## TEXTO DE LECTURA
#####

“Creo que las parejas del mismo sexo tienen que poder casarse”. La frase, disparada sorpresivamente por Barack Obama, recalentó el escenario electoral estadounidense. Ni lerdo ni perezoso, el aspirante republicano Mitt Romney recogió el guante: “El matrimonio en sí mismo es una relación entre un hombre y una mujer”. A partir de esas dos formulaciones, los comicios presidenciales de noviembre dirimirán no solo una confrontación entre dos candidatos, sino entre sendas visiones culturales opuestas sobre la sociedad norteamericana.
De inmediato, florecieron las interpretaciones sobre la audacia del gesto de Obama. Curiosamente, tanto los partidarios del mandatario como sus detractores lucían igualmente contentos. Los primeros sostienen que esta afirmación de principios servirá para movilizar a un sector del electorado demócrata que no está satisfecho con la Casa Blanca. Los segundos dicen que Romney capitalizará sin dificultades la totalidad del voto religioso.
La mayoría de los expertos son más cautelosos. En su evaluación, gravita que las encuestas muestran una diferencia a favor del matrimonio gay, más acentuada entre los jóvenes. Pero el sí y el no tienen porcentajes muy distintos según los estados. En la interpretación de los analistas, los comicios se decidirán en doce de los cincuenta estados de la Unión, ya que los otros 38 estados ya tendrían un ganador asegurado. La cuestión entonces residiría en determinar de qué manera el debate instalado por Obama puede incidir en los estados en disputa.
Hasta ahora, el matrimonio gay está prohibido en treinta estados y legalizado en siete. La legalización está también en camino en otros dos: Washington y Maryland. Cinco estados permiten las uniones civiles. Los demás no tienen prescripción legal sobre el tema. Esta semana, en una consulta popular, Carolina del Norte rechazó la implementación de una iniciativa semejante.
Algunos críticos de Obama deslizan que este giro presidencial obedece a la intención de reducir la importancia que en la agenda pública tiene la economía y de abrir un frente de debate más redituable para los demócratas. Hay que subrayar que más allá de la polémica moral, la legalización del matrimonio gay está enraizada en dos ideas fundacionales de la sociedad norteamericana: la libertad individual y el respeto a los derechos de las minorías. La iniciativa está planteada como la coronación de la larga lucha por los derechos civiles.

#####

## PARTES DEL EJERCICIO
1. Por favor, reescribe el fragmento del texto sobre el matrimonio gay entre "La mayoría de" y "estados en disputa.", ambos incluidos, sustituyendo "expertos" por "especialistas".
2. Prolonga el texto sobre el matrimonio gay a partir de su última oración.

#####

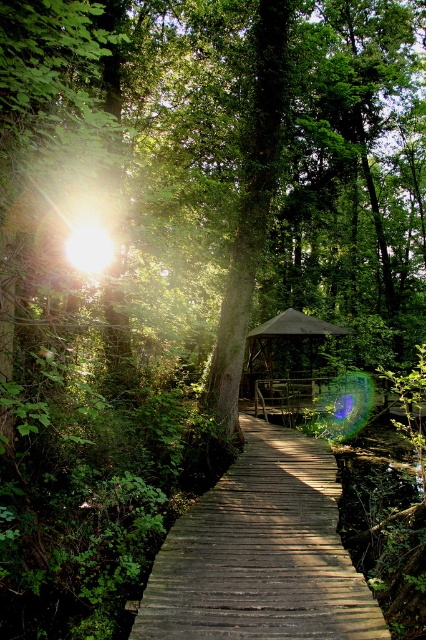
You are a hiker who wants to reach the dark gray fabric gazebo at center. You are currently standing on the wooden planks at center. Which direction should you move to get to the gazebo?

The wooden planks at center is positioned on the left side of the dark gray fabric gazebo at center, so you should move to the right to reach the gazebo.

You are a hiker who wants to rest under the gazebo. You see the wooden planks at center and the dark gray fabric gazebo at center. Which object is larger?

The dark gray fabric gazebo at center is larger than the wooden planks at center.

You are standing at the start of the wooden boardwalk in the forest scene. You want to know how far the wooden planks at center are from your current position. Can you determine the distance?

The wooden planks at center are 5.19 meters away from the viewer.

#####

## RESPUESTAS
1.
La mayoría de los especialistas son más cautelosos. En su evaluación, gravita que las encuestas muestran una diferencia a favor del matrimonio gay, más acentuada entre los jóvenes. Pero el sí y el no tienen porcentajes muy distintos según los estados. En la interpretación de los analistas, los comicios se decidirán en doce de los cincuenta estados de la Unión, ya que los otros 38 estados ya tendrían un ganador asegurado. La cuestión entonces residiría en determinar de qué manera el debate instalado por Obama puede incidir en los estados en disputa.

2.
El antecedente de Bush
Curiosamente, hace ocho años Kart Rove, el principal asesor de George W. Bush, aplicó una estrategia similar, pero con un signo ideológicamente inverso: la exitosa campaña reeleccionista de 2004 se basó en la defensa de los valores de la familia tradicional y la oposición a la legalización del aborto.
Rove contradijo a otros asesores de Bush, quienes le sugerían un mensaje más moderado para atraer al electorado independiente. Para Rove, el carácter voluntario del voto establecido en el sistema legal norteamericano hacía que la prioridad central para los republicanos fuera movilizar masivamente al electorado evangélico, como efectivamente ocurrió.
Esa experiencia ratificó el hecho de que en Estados Unidos los candidatos para vencer tienen que convencer. Porque los no convencidos simplemente no votan. Con ese criterio, Obama busca volver a cautivar a un segmento del electorado “progresista” que lo votó en 2008 pero está disconforme con su gestión, con la bandera de una gran batalla cultural contra los valores conservadores.
Lo cierto es que en el bando republicano, este desafío de Obama parecería calzar como anillo al dedo a Romney, un candidato que viene de derrotar en las elecciones primarias a rivales ultraconservadores como Rick Santorum y Newt Gingrich, y que tenía ante sí la dificultad de que antes de salir a buscar el voto independiente estaba forzado a asegurarse el apoyo de la derecha republicana, influida por la prédica radicalizada de los grupos religiosos y del Tea Party.
Resulta absolutamente previsible que, en función del crucial reto plantado por Obama, la derecha religiosa depondrá sus objeciones al “centrismo” de Romney y sus prevenciones por su condición de mormón, para encolumnarse detrás de él en una “guerra santa” contra Obama.
La coalición “religiosa”
No es una cuestión menor. El pueblo estadounidense es visceralmente religioso. Las encuestas indican que el 93% de los norteamericanos cree en la existencia de Dios. Es un porcentaje de creyentes muy superior al que registran los sondeos de opinión en los países de Europa Occidental. Los índices de rezo en los hogares y de participación en los oficios religiosos son extraordinariamente elevados y nada indica que tiendan a descender.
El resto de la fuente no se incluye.